[ARCHIVED] Comparison of the prevalence of bacterial enteropathogens, potentially zoonotic bacteria and bacterial resistance to antimicrobials in organic and conventional poultry, swine and beef production
[This content has been archived. We archive content that is dated 10 years or older or content with rapidly evolving evidence or guidance that is now out of date (e.g., COVID-19). If you have feedback, please contact us at [email protected].]
The prevalences of zoonotic and potentially zoonotic bacteria or bacteria resistant to antimicrobials in organic and conventional poultry, swine and beef production were compared using systematic review and meta-analysis methodology. Thirty-eight articles were included in the review.
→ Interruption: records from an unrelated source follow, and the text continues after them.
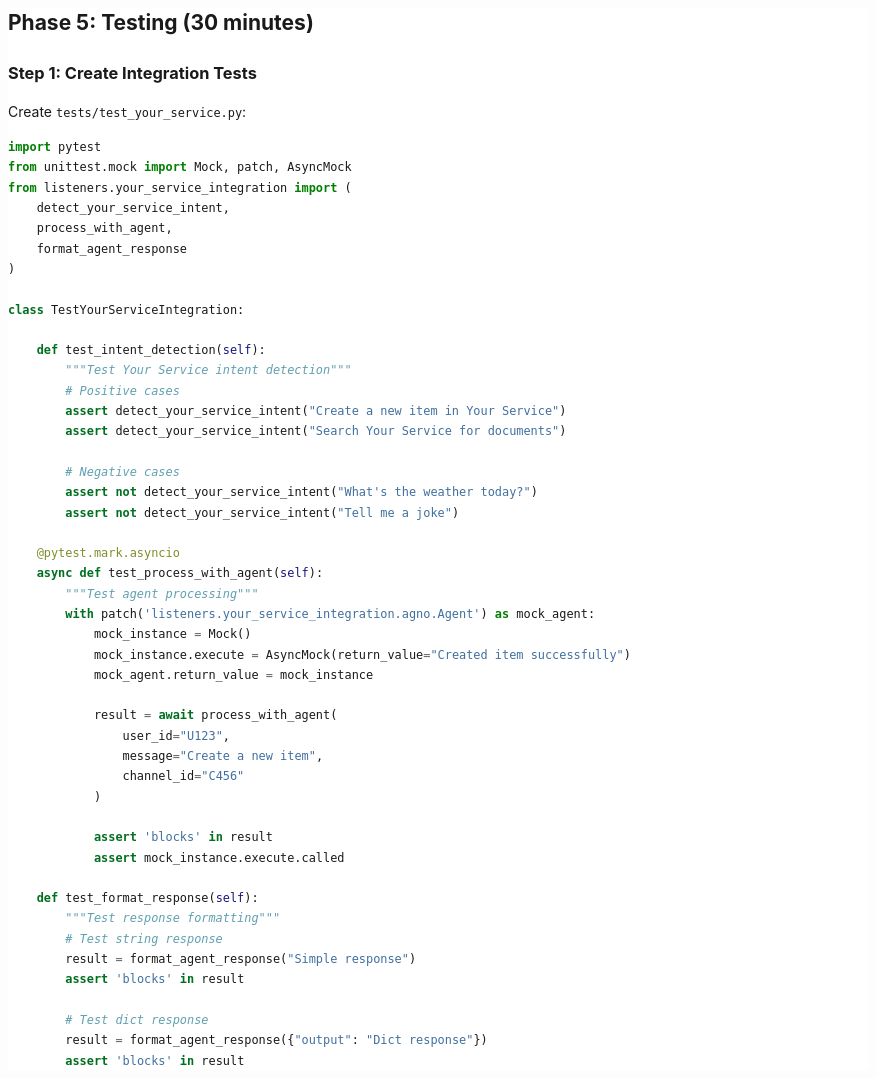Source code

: ## Phase 5: Testing (30 minutes)

### Step 1: Create Integration Tests
Create `tests/test_your_service.py`:

```python
import pytest
from unittest.mock import Mock, patch, AsyncMock
from listeners.your_service_integration import (
    detect_your_service_intent,
    process_with_agent,
    format_agent_response
)

class TestYourServiceIntegration:
    
    def test_intent_detection(self):
        """Test Your Service intent detection"""
        # Positive cases
        assert detect_your_service_intent("Create a new item in Your Service")
        assert detect_your_service_intent("Search Your Service for documents")
        
        # Negative cases
        assert not detect_your_service_intent("What's the weather today?")
        assert not detect_your_service_intent("Tell me a joke")
    
    @pytest.mark.asyncio
    async def test_process_with_agent(self):
        """Test agent processing"""
        with patch('listeners.your_service_integration.agno.Agent') as mock_agent:
            mock_instance = Mock()
            mock_instance.execute = AsyncMock(return_value="Created item successfully")
            mock_agent.return_value = mock_instance
            
            result = await process_with_agent(
                user_id="U123",
                message="Create a new item",
                channel_id="C456"
            )
            
            assert 'blocks' in result
            assert mock_instance.execute.called
    
    def test_format_response(self):
        """Test response formatting"""
        # Test string response
        result = format_agent_response("Simple response")
        assert 'blocks' in result
        
        # Test dict response
        result = format_agent_response({"output": "Dict response"})
        assert 'blocks' in result
```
The prevalence of Campylobacter was higher in organic broiler chickens at slaughter, but no difference in prevalence was observed in retail chicken. Campylobacter isolates from conventional retail chicken were more likely to be ciprofloxacin-resistant (odds ratio 9.62, 95% confidence interval 5.67-16.35). Bacteria isolated from conventional animal production exhibited a higher prevalence of resistance to antimicrobials; however, the recovery of some resistant strains was also identified in organic animal production, where there is an apparent reduced antimicrobial selection pressure. Limited or inconsistent research was identified in studies examining the prevalence of zoonotic and potentially zoonotic bacteria in other food-animal species. There is a need for further research of sufficient quality in this area.